I recently purchased and installed a Hypercoil on one of my other motorcycles. Very nice part and was about super inexpensive.
 
Again, to clarify: I bought the BRP occasional 2 up shock. It’s on my bike now. It’s a huge improvement for my application. I’m not putting a different spring on it. I just put the data out there in case someone else wants to either swap the spring themselves, or know what BRP specs for spring rates when choosing the spring for their aftermarket shocks.
 
Again, to clarify: I bought the BRP occasional 2 up shock. It’s on my bike now. It’s a huge improvement for my application. I’m not putting a different spring on it. I just put the data out there in case someone else wants to either swap the spring themselves, or know what BRP specs for spring rates when choosing the spring for their aftermarket shocks.
this is good info. This is a nice mod for less than$100. I doubt the shock would pogo with a 200lb+ rider and 500lb spring. My M2 ahocks are being built around a 600lb spring, but the shock is being valued accordingly. Im tempted to do this mod just to see how well it works and maybe keep it as a backup.
 
Remember: the spring holds you up. The shock keeps the spring on the bike. The compression damping controls the upwards travel rate against the bike’s inertia, the rebound damping controls the downward travel rate against the spring pressure. For general purposes, you want to consume roughly 1/4-1/3 of your suspension travel at normal load. The purpose of all this stuff is to keep your tire touching the ground. Comfort is a far second. An ideal suspension would exactly follow the profile of the road surface while transmitting nothing to the vehicle. That suspension doesn’t exist, so we make compromises.
And a couple of phrases that are kind of platitudes but still ring true:

The best you’ve ridden is the best you know.
Sometimes having adjustable suspension just means you can make it worse.
 
Remember: the spring holds you up. The shock keeps the spring on the bike. The compression damping controls the upwards travel rate against the bike’s inertia, the rebound damping controls the downward travel rate against the spring pressure. For general purposes, you want to consume roughly 1/4-1/3 of your suspension travel at normal load. The purpose of all this stuff is to keep your tire touching the ground. Comfort is a far second. An ideal suspension would exactly follow the profile of the road surface while transmitting nothing to the vehicle. That suspension doesn’t exist, so we make compromises.
And a couple of phrases that are kind of platitudes but still ring true:

The best you’ve ridden is the best you know.
Sometimes having adjustable suspension just means you can make it worse.
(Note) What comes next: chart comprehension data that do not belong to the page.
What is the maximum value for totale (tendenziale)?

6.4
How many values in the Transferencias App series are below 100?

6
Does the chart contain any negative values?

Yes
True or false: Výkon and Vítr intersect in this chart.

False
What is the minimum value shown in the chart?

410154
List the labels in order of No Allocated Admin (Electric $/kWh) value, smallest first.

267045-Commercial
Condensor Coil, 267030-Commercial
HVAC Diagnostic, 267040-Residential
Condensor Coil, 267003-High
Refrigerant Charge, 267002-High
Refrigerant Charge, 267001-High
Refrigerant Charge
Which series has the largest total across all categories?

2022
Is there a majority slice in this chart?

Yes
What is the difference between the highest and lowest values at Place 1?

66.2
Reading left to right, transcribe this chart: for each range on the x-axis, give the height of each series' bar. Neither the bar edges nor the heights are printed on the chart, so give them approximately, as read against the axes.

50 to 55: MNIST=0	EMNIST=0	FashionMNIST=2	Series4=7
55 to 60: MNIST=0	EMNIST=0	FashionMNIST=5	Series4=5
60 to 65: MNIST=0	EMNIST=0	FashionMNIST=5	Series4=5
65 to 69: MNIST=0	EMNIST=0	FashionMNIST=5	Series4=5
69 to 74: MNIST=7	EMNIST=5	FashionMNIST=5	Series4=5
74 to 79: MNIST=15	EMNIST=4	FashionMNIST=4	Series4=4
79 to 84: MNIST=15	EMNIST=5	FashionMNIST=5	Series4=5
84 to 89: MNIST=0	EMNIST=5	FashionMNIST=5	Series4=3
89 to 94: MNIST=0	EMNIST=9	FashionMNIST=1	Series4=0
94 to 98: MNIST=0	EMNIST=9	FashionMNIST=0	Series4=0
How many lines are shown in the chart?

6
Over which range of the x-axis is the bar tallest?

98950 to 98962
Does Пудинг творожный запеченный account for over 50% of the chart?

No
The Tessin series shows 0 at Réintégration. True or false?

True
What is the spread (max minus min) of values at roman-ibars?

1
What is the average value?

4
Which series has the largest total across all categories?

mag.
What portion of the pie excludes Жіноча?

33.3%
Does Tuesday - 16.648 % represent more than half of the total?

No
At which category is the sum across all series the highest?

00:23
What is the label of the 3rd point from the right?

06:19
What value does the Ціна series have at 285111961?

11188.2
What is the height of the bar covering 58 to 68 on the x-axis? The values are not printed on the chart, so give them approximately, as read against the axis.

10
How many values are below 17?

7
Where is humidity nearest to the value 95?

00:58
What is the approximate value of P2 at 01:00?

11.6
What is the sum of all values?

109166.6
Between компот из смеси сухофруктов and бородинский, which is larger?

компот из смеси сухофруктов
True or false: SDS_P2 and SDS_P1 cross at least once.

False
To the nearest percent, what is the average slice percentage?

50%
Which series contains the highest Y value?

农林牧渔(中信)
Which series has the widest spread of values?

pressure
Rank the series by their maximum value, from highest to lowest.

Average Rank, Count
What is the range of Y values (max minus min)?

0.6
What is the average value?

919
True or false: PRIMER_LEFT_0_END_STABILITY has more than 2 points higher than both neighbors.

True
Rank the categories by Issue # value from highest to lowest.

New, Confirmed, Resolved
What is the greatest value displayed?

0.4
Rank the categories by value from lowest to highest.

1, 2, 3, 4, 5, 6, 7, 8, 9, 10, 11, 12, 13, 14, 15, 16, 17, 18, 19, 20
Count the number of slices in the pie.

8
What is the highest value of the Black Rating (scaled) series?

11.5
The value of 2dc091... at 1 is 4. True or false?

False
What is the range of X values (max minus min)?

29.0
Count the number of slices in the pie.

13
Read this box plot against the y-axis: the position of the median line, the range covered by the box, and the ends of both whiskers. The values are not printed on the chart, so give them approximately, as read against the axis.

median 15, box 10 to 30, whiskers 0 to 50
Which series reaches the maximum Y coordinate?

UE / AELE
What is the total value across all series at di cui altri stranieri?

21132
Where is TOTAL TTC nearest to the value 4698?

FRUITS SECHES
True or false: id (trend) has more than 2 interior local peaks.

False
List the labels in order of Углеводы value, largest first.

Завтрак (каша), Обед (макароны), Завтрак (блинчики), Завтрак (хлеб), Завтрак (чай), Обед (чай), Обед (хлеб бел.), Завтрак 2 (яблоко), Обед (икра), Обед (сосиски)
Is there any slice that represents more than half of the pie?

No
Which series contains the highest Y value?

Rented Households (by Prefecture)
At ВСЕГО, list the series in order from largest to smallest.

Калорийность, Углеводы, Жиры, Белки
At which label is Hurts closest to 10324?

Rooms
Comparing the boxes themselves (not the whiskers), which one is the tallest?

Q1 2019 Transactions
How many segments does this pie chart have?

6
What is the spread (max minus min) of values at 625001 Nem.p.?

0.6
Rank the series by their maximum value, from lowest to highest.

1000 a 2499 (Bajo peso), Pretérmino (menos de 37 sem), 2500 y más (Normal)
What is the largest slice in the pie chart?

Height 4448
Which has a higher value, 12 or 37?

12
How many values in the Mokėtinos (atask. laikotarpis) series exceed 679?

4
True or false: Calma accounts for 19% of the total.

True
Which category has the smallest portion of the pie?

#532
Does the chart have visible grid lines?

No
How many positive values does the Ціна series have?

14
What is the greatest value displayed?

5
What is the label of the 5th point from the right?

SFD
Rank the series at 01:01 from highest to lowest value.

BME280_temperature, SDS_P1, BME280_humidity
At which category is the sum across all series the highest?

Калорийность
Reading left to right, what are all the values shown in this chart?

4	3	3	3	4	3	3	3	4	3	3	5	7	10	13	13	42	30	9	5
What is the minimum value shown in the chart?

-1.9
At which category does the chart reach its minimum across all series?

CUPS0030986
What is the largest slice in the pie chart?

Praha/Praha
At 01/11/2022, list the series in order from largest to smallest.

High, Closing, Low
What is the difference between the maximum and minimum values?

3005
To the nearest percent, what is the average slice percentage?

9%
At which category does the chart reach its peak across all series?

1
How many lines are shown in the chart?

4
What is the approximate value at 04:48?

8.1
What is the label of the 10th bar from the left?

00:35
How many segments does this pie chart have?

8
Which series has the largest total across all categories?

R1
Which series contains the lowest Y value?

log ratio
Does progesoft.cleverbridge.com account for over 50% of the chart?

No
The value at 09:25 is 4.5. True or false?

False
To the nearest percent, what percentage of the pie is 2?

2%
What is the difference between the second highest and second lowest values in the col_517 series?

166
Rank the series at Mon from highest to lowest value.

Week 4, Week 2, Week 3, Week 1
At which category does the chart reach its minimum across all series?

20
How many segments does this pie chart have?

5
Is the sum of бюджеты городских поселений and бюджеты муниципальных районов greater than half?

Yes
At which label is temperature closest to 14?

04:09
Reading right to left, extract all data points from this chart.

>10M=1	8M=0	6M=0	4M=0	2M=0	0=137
Completely agree with that and my compromise wil be a stiffer suspension to get the handling i want. I learned a lot about suspension setups from racing nitro rc cars of all things. If a trophy truck can keep its wheels on the ground im sure the same can be done on the street. Just a matter if you are willing to pay for it. Today's magnetic ride suspensions seems to be a step in that direction, but all out racing seems to still be static suspension setups.